Enregistrements fournis →
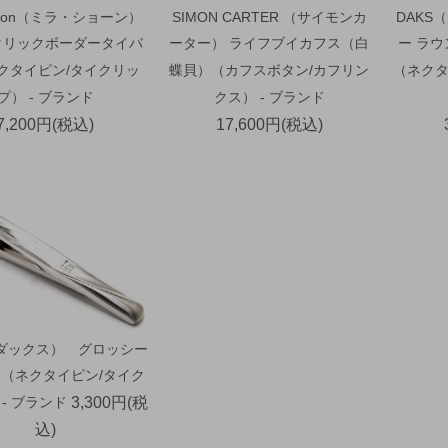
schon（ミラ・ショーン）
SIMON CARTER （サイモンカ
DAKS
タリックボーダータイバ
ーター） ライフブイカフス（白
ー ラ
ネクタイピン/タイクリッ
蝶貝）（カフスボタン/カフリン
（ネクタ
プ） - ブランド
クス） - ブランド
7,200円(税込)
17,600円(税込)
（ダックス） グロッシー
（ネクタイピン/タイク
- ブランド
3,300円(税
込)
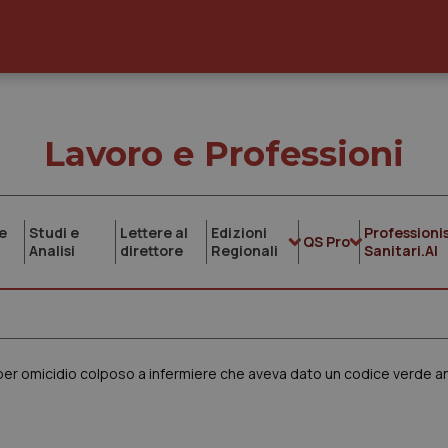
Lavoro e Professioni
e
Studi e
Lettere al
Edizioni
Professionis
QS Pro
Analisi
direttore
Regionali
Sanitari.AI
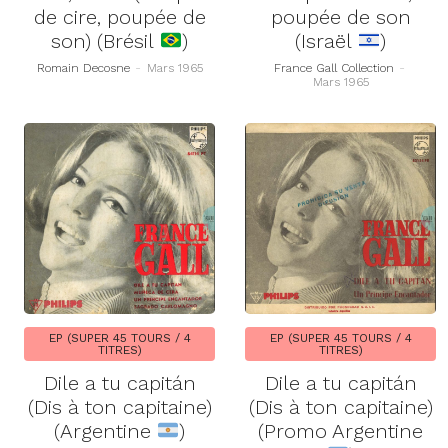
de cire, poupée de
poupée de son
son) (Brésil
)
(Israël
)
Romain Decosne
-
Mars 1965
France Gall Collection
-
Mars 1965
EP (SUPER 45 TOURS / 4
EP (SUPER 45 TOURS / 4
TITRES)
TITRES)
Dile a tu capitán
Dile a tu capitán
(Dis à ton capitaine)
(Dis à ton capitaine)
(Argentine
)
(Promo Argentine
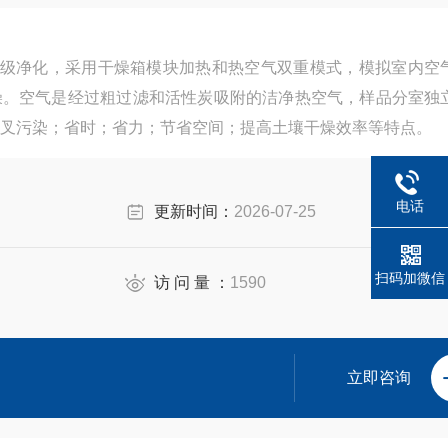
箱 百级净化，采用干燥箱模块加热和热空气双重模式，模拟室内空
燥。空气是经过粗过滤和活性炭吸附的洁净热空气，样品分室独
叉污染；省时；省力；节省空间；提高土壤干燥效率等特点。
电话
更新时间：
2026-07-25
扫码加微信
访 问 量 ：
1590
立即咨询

* * *

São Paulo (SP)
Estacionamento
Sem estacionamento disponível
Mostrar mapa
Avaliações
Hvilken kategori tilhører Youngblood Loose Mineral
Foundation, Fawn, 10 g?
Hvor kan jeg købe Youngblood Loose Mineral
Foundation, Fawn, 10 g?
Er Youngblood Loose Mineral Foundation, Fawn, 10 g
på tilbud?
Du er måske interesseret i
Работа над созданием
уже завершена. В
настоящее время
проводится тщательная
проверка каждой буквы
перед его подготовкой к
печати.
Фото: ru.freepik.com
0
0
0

---

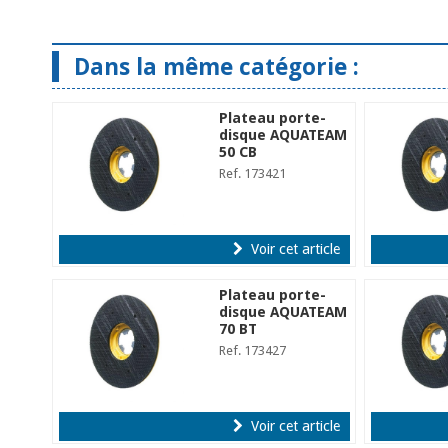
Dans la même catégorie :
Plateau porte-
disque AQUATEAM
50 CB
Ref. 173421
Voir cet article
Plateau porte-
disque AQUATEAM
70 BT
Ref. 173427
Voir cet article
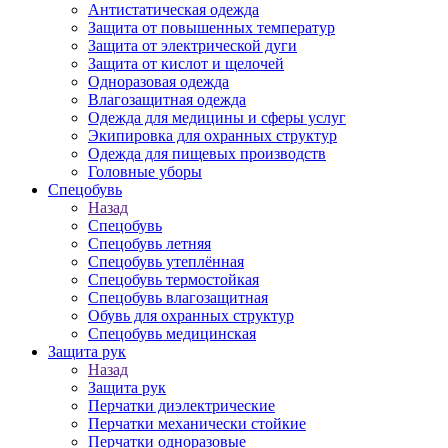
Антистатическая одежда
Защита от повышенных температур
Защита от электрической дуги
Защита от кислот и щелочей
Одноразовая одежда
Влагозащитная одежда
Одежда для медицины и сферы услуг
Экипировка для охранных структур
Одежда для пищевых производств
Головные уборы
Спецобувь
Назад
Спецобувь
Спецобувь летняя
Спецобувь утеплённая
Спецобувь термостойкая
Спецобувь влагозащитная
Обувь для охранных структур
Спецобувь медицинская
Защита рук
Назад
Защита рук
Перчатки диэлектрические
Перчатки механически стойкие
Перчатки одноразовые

Activité →
Reprenez tout, de la ligne contenant « Антистатическая одежда » jusqu'à celle contenant « Перчатки одноразовые », ces deux lignes comprises, en substituant « Рукавицы » à « Перчатки » et sans rien modifier d'autre.

Résultat ci-dessous →
Антистатическая одежда
Защита от повышенных температур
Защита от электрической дуги
Защита от кислот и щелочей
Одноразовая одежда
Влагозащитная одежда
Одежда для медицины и сферы услуг
Экипировка для охранных структур
Одежда для пищевых производств
Головные уборы
Спецобувь
Назад
Спецобувь
Спецобувь летняя
Спецобувь утеплённая
Спецобувь термостойкая
Спецобувь влагозащитная
Обувь для охранных структур
Спецобувь медицинская
Защита рук
Назад
Защита рук
Рукавицы диэлектрические
Рукавицы механически стойкие
Рукавицы одноразовые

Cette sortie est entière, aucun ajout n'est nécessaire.